In Toronto, Saul attends the Marlboros' training camp and makes the team, but he begins to react violently to the incessant discrimination he faces there, and leaves after being benched indefinitely. Saul returns to Manitouwadge and rejoins the Moose, but his aggressive and violent behavior alienates his teammates. Realizing he is no longer welcome, Saul leaves town once he turns eighteen and becomes an alcoholic hobo. After roaming Canada for several years, in 1978 he briefly lives as a farmhand in Redditt but, feeling empty inside, leaves for Winnipeg, where he has a seizure and is hospitalized. Saul is accepted by the New Dawn Centre, an Indigenous rehabilitation centre, where he meets his counselor, Moses, and has a vivid spiritual experience where he sees his deceased family. In 1986, Saul visits the now-shuttered St. Jerome's, and breaks down in the abandoned hockey rink as he finally acknowledges his trauma: Father Leboutilier routinely molested and raped Saul, who used hockey as a means of escapism. Saul returns to Minaki and takes a boat to Gods Lake, where he has another spiritual experience in which he speaks with his great-grandfather Shabogeesick, the first "Indian Horse".
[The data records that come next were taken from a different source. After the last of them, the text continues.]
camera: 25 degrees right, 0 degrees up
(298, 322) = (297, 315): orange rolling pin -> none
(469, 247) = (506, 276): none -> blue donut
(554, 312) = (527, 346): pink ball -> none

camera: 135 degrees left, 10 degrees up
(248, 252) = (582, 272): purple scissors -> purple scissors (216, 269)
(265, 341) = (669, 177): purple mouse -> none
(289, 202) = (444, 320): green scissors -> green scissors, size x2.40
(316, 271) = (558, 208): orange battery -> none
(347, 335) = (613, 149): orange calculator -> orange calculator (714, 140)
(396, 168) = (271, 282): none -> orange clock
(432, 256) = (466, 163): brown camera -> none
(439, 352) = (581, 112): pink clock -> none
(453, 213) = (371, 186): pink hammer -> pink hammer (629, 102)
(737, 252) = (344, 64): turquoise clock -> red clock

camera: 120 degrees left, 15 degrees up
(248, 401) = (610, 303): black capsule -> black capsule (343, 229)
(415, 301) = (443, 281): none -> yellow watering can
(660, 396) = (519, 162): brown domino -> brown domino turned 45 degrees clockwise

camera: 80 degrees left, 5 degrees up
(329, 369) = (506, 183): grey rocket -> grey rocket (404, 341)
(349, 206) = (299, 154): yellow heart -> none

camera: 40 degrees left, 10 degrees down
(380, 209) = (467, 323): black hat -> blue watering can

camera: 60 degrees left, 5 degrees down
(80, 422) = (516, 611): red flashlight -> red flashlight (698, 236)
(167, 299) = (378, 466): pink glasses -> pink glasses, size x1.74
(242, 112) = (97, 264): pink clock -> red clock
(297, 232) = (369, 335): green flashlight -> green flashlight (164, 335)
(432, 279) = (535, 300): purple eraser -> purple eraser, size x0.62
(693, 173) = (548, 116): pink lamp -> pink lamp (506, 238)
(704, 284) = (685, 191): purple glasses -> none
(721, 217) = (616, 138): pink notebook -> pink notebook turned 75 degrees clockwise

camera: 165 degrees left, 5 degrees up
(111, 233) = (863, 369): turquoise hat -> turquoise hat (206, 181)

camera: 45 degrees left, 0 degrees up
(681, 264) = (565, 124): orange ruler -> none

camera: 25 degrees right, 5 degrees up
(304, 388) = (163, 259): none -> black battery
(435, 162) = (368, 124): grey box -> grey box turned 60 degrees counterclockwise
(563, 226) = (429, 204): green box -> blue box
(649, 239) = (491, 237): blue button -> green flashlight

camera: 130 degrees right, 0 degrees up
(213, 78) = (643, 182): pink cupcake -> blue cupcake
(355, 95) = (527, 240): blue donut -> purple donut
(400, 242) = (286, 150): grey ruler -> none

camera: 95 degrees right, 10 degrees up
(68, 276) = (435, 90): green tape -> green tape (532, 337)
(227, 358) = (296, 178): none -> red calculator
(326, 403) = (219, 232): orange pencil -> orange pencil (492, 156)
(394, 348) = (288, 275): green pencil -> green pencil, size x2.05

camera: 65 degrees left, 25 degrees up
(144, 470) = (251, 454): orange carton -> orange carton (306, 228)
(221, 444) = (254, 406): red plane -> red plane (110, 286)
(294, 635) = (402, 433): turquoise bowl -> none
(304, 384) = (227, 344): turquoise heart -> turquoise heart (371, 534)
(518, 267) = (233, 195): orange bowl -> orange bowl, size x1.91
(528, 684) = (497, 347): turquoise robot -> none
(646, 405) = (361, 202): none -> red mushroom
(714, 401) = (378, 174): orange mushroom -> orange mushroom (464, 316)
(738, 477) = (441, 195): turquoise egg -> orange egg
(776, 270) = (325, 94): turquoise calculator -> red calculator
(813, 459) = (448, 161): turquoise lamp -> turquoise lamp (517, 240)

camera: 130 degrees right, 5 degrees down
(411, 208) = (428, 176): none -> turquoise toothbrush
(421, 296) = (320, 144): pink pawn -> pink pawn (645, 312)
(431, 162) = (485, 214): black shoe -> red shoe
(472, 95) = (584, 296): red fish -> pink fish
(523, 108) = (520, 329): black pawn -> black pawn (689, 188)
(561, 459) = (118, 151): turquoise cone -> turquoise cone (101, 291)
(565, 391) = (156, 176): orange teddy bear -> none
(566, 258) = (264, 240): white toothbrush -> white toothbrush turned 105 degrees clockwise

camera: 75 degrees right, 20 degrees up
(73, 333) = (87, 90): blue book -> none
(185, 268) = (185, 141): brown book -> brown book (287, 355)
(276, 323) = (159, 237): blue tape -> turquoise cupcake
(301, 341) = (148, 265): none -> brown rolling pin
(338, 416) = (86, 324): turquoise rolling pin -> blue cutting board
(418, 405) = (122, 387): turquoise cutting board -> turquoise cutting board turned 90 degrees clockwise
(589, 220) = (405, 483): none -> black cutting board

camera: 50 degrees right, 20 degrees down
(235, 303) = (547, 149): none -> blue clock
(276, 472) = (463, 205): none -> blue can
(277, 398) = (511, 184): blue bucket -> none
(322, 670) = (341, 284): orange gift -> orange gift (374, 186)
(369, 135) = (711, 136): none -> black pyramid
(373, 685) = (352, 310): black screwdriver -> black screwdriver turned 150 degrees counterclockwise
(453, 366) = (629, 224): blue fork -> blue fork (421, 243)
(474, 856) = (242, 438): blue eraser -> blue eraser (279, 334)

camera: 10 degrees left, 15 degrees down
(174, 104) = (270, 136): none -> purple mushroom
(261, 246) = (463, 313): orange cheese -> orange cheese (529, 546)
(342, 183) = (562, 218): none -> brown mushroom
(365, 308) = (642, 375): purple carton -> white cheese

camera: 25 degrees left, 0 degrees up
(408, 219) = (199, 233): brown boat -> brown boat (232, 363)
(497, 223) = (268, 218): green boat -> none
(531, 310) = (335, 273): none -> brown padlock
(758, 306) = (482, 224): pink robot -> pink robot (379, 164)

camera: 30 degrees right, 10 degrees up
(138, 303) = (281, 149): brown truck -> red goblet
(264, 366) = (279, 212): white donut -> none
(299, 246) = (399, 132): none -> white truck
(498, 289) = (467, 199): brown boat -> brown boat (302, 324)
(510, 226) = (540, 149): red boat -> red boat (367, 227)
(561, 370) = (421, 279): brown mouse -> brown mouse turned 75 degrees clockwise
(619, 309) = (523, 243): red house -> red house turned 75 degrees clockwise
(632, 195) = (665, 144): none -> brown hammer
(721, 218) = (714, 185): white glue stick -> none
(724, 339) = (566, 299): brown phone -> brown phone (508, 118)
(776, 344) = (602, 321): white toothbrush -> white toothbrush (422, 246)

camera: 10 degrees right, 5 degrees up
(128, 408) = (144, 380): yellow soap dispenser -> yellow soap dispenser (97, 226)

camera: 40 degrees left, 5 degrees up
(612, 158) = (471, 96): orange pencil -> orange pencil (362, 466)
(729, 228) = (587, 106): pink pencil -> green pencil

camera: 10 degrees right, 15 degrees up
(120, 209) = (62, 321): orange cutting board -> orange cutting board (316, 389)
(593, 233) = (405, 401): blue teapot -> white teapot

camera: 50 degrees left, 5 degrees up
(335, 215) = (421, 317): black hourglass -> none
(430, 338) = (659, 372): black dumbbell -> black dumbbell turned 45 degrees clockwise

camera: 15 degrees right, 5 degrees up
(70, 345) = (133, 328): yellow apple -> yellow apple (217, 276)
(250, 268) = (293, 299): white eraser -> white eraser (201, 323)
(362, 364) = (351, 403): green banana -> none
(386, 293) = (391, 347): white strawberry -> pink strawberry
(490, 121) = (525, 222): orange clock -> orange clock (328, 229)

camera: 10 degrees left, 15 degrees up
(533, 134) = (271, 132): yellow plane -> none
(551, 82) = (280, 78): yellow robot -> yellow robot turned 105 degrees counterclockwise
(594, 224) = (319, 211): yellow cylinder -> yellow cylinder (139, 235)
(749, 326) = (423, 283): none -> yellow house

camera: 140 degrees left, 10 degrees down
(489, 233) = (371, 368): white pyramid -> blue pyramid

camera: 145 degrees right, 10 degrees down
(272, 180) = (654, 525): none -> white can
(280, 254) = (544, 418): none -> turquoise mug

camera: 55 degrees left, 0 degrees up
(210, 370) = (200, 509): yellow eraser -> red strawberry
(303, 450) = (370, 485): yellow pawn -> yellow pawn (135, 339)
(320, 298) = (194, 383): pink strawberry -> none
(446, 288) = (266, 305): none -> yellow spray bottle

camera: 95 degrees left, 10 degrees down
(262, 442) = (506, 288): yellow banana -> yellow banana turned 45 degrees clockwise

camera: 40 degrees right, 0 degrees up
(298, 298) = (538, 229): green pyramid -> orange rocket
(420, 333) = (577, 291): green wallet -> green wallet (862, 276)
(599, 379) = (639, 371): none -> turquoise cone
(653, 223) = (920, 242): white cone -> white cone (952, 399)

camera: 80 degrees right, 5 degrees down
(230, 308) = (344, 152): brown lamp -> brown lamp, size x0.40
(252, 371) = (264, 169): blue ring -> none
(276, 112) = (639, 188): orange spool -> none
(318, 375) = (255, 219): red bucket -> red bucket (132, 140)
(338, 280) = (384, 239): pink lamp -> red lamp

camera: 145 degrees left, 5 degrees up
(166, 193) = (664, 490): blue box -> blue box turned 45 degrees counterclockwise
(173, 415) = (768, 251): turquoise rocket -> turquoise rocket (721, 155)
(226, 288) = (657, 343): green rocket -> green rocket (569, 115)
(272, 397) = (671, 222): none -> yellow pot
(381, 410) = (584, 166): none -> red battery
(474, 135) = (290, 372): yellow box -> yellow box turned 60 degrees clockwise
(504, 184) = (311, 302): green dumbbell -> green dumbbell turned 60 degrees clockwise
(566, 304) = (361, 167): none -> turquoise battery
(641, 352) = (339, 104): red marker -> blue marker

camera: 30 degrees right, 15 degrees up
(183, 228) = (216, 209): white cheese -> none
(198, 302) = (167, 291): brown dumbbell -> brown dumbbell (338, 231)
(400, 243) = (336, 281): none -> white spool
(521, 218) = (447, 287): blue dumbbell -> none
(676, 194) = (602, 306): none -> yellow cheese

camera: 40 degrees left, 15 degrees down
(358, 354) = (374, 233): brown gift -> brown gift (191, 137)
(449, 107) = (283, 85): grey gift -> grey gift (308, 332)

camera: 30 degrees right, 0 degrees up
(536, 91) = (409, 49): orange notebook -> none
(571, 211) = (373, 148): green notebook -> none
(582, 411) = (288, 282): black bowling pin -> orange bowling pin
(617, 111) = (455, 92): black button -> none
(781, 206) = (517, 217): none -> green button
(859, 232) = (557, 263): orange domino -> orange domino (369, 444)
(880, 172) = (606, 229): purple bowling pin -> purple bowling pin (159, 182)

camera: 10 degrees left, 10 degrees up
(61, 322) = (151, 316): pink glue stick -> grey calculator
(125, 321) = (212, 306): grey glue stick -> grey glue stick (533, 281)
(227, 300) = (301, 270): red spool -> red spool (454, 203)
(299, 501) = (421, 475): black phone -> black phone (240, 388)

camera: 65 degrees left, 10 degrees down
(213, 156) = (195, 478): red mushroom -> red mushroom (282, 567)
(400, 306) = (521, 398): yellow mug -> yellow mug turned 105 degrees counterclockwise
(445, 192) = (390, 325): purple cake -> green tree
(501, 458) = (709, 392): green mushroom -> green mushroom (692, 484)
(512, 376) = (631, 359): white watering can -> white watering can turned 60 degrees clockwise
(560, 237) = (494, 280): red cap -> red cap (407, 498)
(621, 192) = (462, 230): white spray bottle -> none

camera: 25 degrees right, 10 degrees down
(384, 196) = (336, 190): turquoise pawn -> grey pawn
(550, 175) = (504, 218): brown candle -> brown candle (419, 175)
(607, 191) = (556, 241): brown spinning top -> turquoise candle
Saul travels to Manitouwadge, where he reconnects with Fred and his wife Martha, both of whom are residential school survivors who have experienced abuse. He also reconnected with Virgil, who is currently coaching his son Billy's bantam hockey team. Saul considers coaching the bantam team, and Virgil asks him to a reunion hockey game with the Moose. Later that night, while waiting for Virgil and the Moose, Saul discovers a ball of tape on the rink and starts practicing with it, much like he did at St. Jerome's.

== Writing and development ==
Indian Horse is presented as a story within a story, in the form of a memoir written by Saul at the New Dawn Centre, as an alternative to him telling his story to the group there.

According to Wagamese, he originally intended to write a novel solely about hockey, but the legacy of the residential school system gradually became a focal point of the story. He said that writing the book took him about five times longer than it typically would have "because of the emotional territory it covers". Although Wagamese did not attend a residential school, he was affected by that system because his mother, aunts, and uncles were residential school survivors.

== Reception ==
Indian Horse won the 2013 Burt Award for First Nations, Métis and Inuit Literature.

Indian Horse was a competing title in the 2013 edition of Canada Reads. It was advocated by Carol Huynh. It lost to February by Lisa Moore.

In 2020, the novel's French translation (for North America), Cheval Indien, was selected for Le Combat des Livres, the French-language edition of Canada Reads. It was defended by Romeo Saganash.

==Adaptation==
A film adaptation, Indian Horse, was directed by Stephen Campanelli and premiered at the 2017 Toronto International Film Festival. It then streamed on Netflix. It starred Ajuawak Kapashesit as the adult Saul and has a largely Indigenous cast.